| Assignment |
Extract every line of the items below word for word, leaving the pictures out of your answer.

| Data shown |
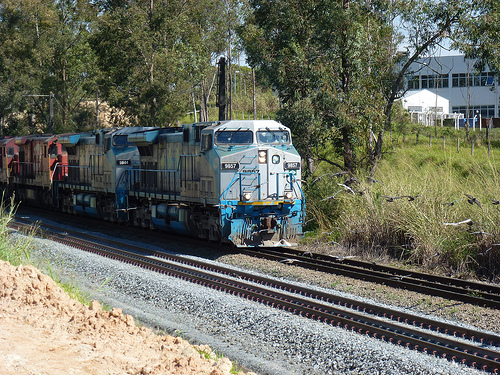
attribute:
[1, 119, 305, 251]
train — here, blue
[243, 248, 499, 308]
tracks — metal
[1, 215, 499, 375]
tracks — metal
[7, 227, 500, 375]
gravel — small, rocky, red-rock, limestone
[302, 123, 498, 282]
grass — green, tall, field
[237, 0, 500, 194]
tree — leaved, green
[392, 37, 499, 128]
building — white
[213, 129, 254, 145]
windshield — clear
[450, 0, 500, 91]
tree — full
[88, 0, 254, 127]
tree — full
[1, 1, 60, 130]
tree — full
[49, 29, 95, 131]
tree — full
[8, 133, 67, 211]
traincar — red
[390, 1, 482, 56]
sky — blue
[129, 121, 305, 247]
train engine — blue, pulling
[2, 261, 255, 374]
hillside — dirt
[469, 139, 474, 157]
post — wood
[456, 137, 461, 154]
post — wood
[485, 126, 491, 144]
post — wood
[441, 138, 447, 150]
post — wood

| Answer for the task |
attribute:
[1, 119, 305, 251]
train — here, blue
[243, 248, 499, 308]
tracks — metal
[1, 215, 499, 375]
tracks — metal
[7, 227, 500, 375]
gravel — small, rocky, red-rock, limestone
[302, 123, 498, 282]
grass — green, tall, field
[237, 0, 500, 194]
tree — leaved, green
[392, 37, 499, 128]
building — white
[213, 129, 254, 145]
windshield — clear
[450, 0, 500, 91]
tree — full
[88, 0, 254, 127]
tree — full
[1, 1, 60, 130]
tree — full
[49, 29, 95, 131]
tree — full
[8, 133, 67, 211]
traincar — red
[390, 1, 482, 56]
sky — blue
[129, 121, 305, 247]
train engine — blue, pulling
[2, 261, 255, 374]
hillside — dirt
[469, 139, 474, 157]
post — wood
[456, 137, 461, 154]
post — wood
[485, 126, 491, 144]
post — wood
[441, 138, 447, 150]
post — wood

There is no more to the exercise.